[Data entries]
┌────────
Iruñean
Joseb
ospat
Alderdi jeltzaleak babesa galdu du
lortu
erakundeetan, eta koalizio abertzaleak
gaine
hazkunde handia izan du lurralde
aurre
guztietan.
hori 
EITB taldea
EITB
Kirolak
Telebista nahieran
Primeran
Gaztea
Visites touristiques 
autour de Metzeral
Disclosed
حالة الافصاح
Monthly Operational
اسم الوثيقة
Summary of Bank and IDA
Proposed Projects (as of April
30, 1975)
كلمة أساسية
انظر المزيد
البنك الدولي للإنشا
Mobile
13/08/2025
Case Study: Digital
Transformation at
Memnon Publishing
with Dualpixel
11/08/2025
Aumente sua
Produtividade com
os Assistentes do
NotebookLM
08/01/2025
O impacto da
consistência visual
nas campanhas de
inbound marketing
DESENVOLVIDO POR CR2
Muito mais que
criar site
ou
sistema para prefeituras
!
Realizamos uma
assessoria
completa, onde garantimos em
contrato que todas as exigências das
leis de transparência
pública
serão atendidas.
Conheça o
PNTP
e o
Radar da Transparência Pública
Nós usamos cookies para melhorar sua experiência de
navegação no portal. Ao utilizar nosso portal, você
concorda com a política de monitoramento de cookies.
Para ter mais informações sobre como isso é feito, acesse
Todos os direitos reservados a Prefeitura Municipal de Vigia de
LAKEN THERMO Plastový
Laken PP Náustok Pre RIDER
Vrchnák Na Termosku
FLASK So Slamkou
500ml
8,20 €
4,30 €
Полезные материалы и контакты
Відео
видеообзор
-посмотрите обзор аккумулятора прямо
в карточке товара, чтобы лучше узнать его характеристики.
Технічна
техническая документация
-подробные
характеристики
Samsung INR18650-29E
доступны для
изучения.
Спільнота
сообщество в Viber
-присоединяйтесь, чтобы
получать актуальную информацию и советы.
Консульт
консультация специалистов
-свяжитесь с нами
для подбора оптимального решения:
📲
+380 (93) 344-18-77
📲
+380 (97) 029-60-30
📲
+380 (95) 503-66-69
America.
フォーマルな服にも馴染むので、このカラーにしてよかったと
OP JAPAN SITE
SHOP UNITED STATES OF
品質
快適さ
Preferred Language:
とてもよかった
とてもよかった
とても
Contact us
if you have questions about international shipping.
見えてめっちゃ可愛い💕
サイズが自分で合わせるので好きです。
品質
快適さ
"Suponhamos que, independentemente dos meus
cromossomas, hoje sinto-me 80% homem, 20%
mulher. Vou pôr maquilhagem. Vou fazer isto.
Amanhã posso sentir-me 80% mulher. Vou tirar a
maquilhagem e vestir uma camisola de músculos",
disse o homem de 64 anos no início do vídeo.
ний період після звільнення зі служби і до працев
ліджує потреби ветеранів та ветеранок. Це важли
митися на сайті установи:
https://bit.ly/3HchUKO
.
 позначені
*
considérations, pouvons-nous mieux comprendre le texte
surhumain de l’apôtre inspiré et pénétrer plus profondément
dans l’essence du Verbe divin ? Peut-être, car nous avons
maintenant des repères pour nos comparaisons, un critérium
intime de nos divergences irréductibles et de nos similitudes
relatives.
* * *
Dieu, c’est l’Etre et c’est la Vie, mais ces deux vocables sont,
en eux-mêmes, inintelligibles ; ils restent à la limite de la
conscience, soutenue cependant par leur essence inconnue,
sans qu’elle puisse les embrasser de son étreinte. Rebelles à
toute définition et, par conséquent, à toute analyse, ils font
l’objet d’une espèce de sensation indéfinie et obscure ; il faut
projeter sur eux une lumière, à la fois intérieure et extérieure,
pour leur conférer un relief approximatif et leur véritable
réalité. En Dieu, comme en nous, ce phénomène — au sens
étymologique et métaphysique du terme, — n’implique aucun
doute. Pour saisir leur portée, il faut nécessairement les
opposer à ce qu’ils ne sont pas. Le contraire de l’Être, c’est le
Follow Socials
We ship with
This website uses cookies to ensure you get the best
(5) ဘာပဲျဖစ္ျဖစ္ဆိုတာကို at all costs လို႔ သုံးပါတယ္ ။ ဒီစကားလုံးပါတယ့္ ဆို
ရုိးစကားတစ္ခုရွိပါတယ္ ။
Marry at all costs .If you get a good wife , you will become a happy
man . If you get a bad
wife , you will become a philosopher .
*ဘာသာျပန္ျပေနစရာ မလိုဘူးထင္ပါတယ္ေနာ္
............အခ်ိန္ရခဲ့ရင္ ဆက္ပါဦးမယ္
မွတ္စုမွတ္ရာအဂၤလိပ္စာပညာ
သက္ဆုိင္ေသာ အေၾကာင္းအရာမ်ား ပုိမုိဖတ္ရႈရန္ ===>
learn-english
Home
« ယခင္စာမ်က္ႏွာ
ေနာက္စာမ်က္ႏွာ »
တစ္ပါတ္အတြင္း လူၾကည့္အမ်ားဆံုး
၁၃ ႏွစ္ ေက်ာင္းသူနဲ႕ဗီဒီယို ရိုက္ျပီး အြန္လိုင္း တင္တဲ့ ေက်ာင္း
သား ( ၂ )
└────────
_What the task asks_: Determine the number of lines in the preceding data that contain the word "характеристики". Reply with that number only.

_Exercise result_: 2